In what has come as a relief for Malayalam magazine Grihalakshmi, the Kerala High Court has recently refused to categorise its cover of a woman breastfeeding a baby as obscene.
The court noted that “shocking one’s morals” is an “elusive concept”, and that “one man’s vulgarity is another man’s lyric”.
Legal affairs site Livelaw.in reports that the first bench comprising then Chief Justice Antony Dominic and Justice Dama Seshadri Naidu observed, “We do not see, despite our best efforts, obscenity in the picture, nor do we find anything objectionable in the caption, for men. We looked at the picture with the same eyes we look at the paintings of artists like Raja Ravi Varma. As the beauty lie in the beholder’s eye, so does obscenity perhaps.”

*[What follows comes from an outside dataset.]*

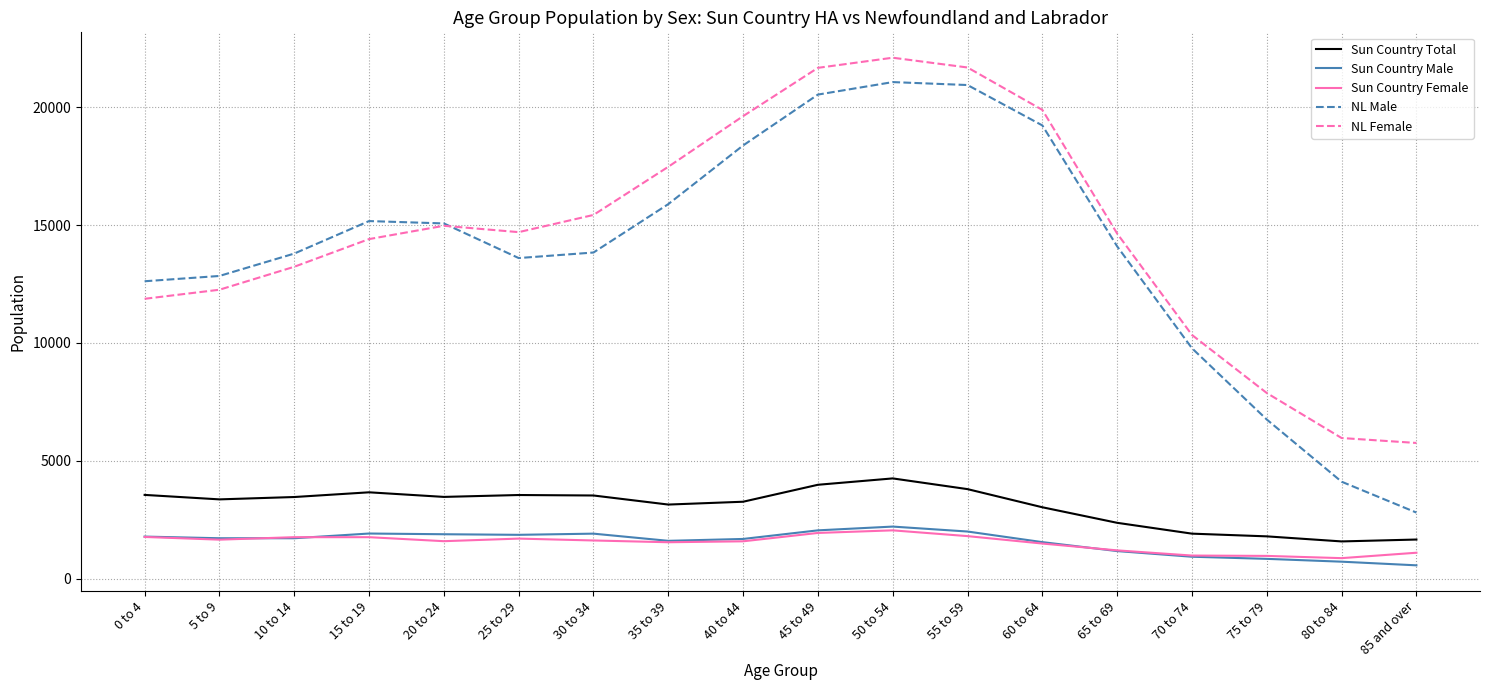

Which series has the widest spread of values?

NL Male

They also observed that even the sections charged by the petitioner Felix, fail to convince them that the magazine committed any offence that affected the “society’s moral fabric”.
Dismissing the petition, the High Court ruled, “Going by the contemporary community standards and without troubling ourselves with patent offensiveness—we may observe that, given the picture’s particular posture and its background setting (mother feeding the baby), as depicted in the magazine, it is not prurient or obscene; nor even suggestive of it. We, therefore, dismiss the writ petition.”
According to reports by the Livelaw.in, the petitioner, Felix MA had contended that the magazine cover violated provisions of the Protection of Children from Sexual Offences Act and Rules, as well as Section 45 of the Juvenile Justice Act. He had also alleged violation of provisions of the Indecent Representation of Women (prohibition) Act, 1986 and Article 39(e) and (f) of the constitution of India.
The March 2018 issue of Grihalakshmi magazine cover carried an image of a woman breastfeeding a baby for a campaign for open breastfeeding.
This sparked an outrage leading to a case being filed at the Court of Judicial Magistrate in Kollam by advocate Vinod Mathew against the publishers and the model Gilu Joseph, who was on the cover.
Another advocate, Jiyas Jamal from Aluva, lodged a complaint with the State Child Rights Commission against Gilu, the publishers of Grihalakshmi and the parents of the baby who was featured.
“The March 2018 issue of Mathrubhumi Grihalakshmi, in its cover, uses a newborn baby to create a picture of a breastfeeding mother. An unmarried Jilu Joseph, who is an advertisement model, has posed as the mother who is breastfeeding the baby in the cover photo of the magazine. The model’s breast which is bereft of milk is stuffed into the child’s mouth and this is how the photo is captured. In this manner, the baby’s health and rights have been exploited. Using the child for commercial purposes is indeed a grave issue. Such incidents which attempt to commercialise motherhood and breastfeeding put the rights of newborn babies in danger. The cover, which tricked the baby into thinking that it the model is its mother and that it will get milk is an embarrassment to our society as a whole,” the complaint read.